_What you should do_:
Put the rows into a Markdown table with the columns No. and Text, starting with the first row and going on through the row that contains "- od polovice roku 2025 tehličky pre Munz". Number each row under No., place its text under Text, and leave out any blank rows.
Provided material section start
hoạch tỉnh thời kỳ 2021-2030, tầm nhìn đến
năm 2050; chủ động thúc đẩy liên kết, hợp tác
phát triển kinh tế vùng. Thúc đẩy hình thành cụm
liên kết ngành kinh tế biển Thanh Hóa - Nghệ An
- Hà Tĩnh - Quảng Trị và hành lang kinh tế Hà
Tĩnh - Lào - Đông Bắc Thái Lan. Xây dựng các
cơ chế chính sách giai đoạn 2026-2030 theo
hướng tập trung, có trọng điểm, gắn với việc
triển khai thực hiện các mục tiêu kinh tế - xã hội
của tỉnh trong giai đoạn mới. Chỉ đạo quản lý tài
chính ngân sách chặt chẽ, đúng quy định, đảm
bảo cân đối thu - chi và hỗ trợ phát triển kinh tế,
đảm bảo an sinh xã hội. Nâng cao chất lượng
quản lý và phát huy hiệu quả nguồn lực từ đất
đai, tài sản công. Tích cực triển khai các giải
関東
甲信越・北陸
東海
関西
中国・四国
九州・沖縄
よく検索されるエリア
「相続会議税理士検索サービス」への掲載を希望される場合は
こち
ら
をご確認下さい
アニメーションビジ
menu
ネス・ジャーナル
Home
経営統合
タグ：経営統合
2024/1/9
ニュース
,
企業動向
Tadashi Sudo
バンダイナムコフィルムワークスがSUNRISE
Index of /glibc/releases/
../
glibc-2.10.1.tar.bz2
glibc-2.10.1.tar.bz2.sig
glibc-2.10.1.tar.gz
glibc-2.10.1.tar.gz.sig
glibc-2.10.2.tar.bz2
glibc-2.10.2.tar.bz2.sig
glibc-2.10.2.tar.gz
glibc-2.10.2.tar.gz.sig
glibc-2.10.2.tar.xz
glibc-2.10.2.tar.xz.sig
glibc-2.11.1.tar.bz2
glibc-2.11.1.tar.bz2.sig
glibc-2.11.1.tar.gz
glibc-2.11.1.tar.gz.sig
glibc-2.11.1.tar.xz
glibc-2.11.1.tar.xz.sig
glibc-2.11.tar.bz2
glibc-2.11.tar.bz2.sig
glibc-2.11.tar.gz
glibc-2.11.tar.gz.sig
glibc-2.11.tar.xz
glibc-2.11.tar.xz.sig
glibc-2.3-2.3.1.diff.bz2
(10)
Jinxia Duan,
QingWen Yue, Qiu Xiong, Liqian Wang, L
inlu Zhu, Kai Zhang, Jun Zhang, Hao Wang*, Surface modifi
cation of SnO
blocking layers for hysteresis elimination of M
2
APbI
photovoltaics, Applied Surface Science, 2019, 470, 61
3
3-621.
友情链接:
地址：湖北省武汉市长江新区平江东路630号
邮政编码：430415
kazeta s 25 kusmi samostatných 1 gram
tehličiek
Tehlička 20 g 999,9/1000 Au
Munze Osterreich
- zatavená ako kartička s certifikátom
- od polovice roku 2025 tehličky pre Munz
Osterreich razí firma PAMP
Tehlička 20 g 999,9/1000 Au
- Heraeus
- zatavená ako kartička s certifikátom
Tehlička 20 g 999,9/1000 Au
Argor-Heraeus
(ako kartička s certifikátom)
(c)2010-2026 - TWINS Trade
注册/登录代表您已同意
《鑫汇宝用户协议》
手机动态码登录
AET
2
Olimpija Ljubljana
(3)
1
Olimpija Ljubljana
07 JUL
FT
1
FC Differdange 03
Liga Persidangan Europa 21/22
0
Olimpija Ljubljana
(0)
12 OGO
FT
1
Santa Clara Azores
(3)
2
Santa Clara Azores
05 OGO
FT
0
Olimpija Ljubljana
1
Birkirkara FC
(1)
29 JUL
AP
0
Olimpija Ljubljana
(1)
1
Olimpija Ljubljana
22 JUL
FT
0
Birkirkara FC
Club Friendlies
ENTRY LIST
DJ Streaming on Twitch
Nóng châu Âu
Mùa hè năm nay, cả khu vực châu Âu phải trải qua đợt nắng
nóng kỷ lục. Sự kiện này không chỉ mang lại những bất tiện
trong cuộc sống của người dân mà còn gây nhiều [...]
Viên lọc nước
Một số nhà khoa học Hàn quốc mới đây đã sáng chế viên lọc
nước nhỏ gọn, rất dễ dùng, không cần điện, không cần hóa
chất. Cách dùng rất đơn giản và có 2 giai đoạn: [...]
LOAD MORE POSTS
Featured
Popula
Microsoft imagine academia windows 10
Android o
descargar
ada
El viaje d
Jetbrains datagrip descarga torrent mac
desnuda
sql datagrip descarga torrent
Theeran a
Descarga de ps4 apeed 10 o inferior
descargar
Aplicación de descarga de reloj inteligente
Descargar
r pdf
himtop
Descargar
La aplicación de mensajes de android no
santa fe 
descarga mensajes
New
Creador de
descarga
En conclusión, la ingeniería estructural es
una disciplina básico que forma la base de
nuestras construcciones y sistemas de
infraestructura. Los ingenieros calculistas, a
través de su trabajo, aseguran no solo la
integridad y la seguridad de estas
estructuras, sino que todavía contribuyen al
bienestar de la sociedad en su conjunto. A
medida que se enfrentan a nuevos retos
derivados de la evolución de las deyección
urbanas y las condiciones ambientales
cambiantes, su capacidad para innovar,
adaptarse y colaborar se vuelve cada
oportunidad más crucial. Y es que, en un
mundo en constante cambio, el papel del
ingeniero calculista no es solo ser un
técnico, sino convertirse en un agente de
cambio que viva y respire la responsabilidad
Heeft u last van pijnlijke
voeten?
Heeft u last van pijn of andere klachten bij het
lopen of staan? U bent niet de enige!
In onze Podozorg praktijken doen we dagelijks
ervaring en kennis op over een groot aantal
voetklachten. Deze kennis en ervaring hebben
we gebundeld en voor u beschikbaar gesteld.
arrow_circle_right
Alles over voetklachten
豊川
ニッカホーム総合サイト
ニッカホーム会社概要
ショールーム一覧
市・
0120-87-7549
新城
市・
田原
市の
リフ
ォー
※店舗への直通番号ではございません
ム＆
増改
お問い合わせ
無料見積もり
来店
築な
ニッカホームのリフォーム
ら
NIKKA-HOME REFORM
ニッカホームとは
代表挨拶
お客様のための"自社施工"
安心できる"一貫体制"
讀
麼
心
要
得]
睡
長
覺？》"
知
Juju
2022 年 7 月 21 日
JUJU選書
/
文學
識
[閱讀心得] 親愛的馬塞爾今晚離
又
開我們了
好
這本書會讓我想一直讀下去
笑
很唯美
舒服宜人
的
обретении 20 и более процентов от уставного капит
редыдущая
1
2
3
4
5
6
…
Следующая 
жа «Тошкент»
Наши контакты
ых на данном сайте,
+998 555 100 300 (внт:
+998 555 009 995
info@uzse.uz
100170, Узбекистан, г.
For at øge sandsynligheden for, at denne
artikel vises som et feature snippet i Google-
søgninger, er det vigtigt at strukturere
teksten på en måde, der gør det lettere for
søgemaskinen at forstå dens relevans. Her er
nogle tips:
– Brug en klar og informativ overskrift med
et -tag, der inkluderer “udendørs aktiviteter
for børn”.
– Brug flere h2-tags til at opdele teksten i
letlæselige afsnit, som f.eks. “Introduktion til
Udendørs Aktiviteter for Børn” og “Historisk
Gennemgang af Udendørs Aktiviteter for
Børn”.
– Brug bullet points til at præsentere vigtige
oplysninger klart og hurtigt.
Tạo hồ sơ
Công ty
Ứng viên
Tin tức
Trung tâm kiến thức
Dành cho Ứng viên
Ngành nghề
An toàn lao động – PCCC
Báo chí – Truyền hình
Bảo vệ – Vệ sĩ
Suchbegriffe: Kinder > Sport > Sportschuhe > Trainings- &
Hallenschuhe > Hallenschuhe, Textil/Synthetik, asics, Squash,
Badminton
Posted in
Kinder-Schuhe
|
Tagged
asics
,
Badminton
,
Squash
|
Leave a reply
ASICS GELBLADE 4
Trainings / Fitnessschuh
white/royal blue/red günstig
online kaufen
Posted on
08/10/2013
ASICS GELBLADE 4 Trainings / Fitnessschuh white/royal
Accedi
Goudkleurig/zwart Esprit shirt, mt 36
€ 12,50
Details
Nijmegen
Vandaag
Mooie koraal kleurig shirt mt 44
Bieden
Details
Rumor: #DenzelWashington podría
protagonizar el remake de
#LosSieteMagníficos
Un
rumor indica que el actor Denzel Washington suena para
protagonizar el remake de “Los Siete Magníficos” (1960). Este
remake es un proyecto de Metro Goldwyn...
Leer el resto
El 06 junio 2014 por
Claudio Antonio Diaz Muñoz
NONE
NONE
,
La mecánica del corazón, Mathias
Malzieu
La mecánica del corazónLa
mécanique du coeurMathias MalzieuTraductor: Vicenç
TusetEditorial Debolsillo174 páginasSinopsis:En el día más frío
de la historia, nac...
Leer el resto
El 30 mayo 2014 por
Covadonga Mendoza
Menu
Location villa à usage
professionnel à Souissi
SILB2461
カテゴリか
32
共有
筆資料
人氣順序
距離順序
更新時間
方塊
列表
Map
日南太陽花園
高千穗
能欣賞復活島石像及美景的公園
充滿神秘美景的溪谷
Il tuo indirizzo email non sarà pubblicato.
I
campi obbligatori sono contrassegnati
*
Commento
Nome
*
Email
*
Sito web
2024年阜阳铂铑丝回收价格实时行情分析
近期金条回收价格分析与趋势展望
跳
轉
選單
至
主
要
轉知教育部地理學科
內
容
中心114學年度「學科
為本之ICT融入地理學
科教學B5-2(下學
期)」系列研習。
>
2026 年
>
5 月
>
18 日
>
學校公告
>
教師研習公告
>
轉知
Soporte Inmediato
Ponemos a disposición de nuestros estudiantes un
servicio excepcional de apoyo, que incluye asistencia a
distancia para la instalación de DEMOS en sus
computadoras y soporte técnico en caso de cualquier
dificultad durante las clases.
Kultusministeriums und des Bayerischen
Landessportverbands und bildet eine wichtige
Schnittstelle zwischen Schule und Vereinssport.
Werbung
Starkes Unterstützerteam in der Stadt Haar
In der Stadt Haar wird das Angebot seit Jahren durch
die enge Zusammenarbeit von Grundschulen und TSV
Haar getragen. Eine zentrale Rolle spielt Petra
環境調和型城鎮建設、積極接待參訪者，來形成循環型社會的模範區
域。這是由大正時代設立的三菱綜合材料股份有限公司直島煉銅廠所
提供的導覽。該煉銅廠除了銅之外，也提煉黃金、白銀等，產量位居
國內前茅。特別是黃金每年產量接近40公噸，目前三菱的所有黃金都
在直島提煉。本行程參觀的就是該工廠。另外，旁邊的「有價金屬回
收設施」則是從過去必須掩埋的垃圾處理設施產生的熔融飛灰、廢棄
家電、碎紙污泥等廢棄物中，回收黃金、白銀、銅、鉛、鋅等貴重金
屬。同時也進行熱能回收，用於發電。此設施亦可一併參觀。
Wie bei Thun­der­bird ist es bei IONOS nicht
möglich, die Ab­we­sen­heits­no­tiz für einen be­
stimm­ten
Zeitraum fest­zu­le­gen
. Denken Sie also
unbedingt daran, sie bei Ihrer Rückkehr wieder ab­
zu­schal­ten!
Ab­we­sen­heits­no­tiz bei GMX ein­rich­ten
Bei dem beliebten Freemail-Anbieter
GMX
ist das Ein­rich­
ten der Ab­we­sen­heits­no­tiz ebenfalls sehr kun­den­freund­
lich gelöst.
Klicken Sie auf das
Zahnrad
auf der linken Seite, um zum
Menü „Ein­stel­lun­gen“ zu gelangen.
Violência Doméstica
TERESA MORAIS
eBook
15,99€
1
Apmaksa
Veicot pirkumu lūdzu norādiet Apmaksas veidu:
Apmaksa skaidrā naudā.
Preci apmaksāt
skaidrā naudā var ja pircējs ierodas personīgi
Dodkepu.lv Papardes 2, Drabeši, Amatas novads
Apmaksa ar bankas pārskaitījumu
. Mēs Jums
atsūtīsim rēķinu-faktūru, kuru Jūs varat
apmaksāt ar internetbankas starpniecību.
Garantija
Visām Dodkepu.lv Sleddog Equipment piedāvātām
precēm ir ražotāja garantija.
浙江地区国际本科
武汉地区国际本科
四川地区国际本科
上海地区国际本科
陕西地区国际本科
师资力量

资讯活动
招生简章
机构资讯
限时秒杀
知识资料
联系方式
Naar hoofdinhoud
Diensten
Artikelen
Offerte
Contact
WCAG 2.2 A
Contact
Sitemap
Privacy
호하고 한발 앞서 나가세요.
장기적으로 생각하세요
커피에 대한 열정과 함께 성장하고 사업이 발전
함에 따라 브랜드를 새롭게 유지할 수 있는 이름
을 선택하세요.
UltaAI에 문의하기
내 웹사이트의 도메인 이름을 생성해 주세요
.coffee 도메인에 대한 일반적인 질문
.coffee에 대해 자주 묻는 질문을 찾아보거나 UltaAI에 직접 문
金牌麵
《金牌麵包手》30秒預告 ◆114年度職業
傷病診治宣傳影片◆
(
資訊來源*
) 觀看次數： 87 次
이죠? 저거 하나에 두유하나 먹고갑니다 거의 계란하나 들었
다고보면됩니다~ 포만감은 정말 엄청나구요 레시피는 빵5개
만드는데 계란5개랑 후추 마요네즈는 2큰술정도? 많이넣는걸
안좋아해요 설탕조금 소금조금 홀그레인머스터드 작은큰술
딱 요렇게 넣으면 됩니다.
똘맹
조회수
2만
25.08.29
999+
Provided material section end
_Exercise response_:
| No. | Text |
|---|---|
| 1 | hoạch tỉnh thời kỳ 2021-2030, tầm nhìn đến |
| 2 | năm 2050; chủ động thúc đẩy liên kết, hợp tác |
| 3 | phát triển kinh tế vùng. Thúc đẩy hình thành cụm |
| 4 | liên kết ngành kinh tế biển Thanh Hóa - Nghệ An |
| 5 | - Hà Tĩnh - Quảng Trị và hành lang kinh tế Hà |
| 6 | Tĩnh - Lào - Đông Bắc Thái Lan. Xây dựng các |
| 7 | cơ chế chính sách giai đoạn 2026-2030 theo |
| 8 | hướng tập trung, có trọng điểm, gắn với việc |
| 9 | triển khai thực hiện các mục tiêu kinh tế - xã hội |
| 10 | của tỉnh trong giai đoạn mới. Chỉ đạo quản lý tài |
| 11 | chính ngân sách chặt chẽ, đúng quy định, đảm |
| 12 | bảo cân đối thu - chi và hỗ trợ phát triển kinh tế, |
| 13 | đảm bảo an sinh xã hội. Nâng cao chất lượng |
| 14 | quản lý và phát huy hiệu quả nguồn lực từ đất |
| 15 | đai, tài sản công. Tích cực triển khai các giải |
| 16 | 関東 |
| 17 | 甲信越・北陸 |
| 18 | 東海 |
| 19 | 関西 |
| 20 | 中国・四国 |
| 21 | 九州・沖縄 |
| 22 | よく検索されるエリア |
| 23 | 「相続会議税理士検索サービス」への掲載を希望される場合は |
| 24 | こち |
| 25 | ら |
| 26 | をご確認下さい |
| 27 | アニメーションビジ |
| 28 | menu |
| 29 | ネス・ジャーナル |
| 30 | Home |
| 31 | 経営統合 |
| 32 | タグ：経営統合 |
| 33 | 2024/1/9 |
| 34 | ニュース |
| 35 | , |
| 36 | 企業動向 |
| 37 | Tadashi Sudo |
| 38 | バンダイナムコフィルムワークスがSUNRISE |
| 39 | Index of /glibc/releases/ |
| 40 | ../ |
| 41 | glibc-2.10.1.tar.bz2 |
| 42 | glibc-2.10.1.tar.bz2.sig |
| 43 | glibc-2.10.1.tar.gz |
| 44 | glibc-2.10.1.tar.gz.sig |
| 45 | glibc-2.10.2.tar.bz2 |
| 46 | glibc-2.10.2.tar.bz2.sig |
| 47 | glibc-2.10.2.tar.gz |
| 48 | glibc-2.10.2.tar.gz.sig |
| 49 | glibc-2.10.2.tar.xz |
| 50 | glibc-2.10.2.tar.xz.sig |
| 51 | glibc-2.11.1.tar.bz2 |
| 52 | glibc-2.11.1.tar.bz2.sig |
| 53 | glibc-2.11.1.tar.gz |
| 54 | glibc-2.11.1.tar.gz.sig |
| 55 | glibc-2.11.1.tar.xz |
| 56 | glibc-2.11.1.tar.xz.sig |
| 57 | glibc-2.11.tar.bz2 |
| 58 | glibc-2.11.tar.bz2.sig |
| 59 | glibc-2.11.tar.gz |
| 60 | glibc-2.11.tar.gz.sig |
| 61 | glibc-2.11.tar.xz |
| 62 | glibc-2.11.tar.xz.sig |
| 63 | glibc-2.3-2.3.1.diff.bz2 |
| 64 | (10) |
| 65 | Jinxia Duan, |
| 66 | QingWen Yue, Qiu Xiong, Liqian Wang, L |
| 67 | inlu Zhu, Kai Zhang, Jun Zhang, Hao Wang*, Surface modifi |
| 68 | cation of SnO |
| 69 | blocking layers for hysteresis elimination of M |
| 70 | 2 |
| 71 | APbI |
| 72 | photovoltaics, Applied Surface Science, 2019, 470, 61 |
| 73 | 3 |
| 74 | 3-621. |
| 75 | 友情链接: |
| 76 | 地址：湖北省武汉市长江新区平江东路630号 |
| 77 | 邮政编码：430415 |
| 78 | kazeta s 25 kusmi samostatných 1 gram |
| 79 | tehličiek |
| 80 | Tehlička 20 g 999,9/1000 Au |
| 81 | Munze Osterreich |
| 82 | - zatavená ako kartička s certifikátom |
| 83 | - od polovice roku 2025 tehličky pre Munz |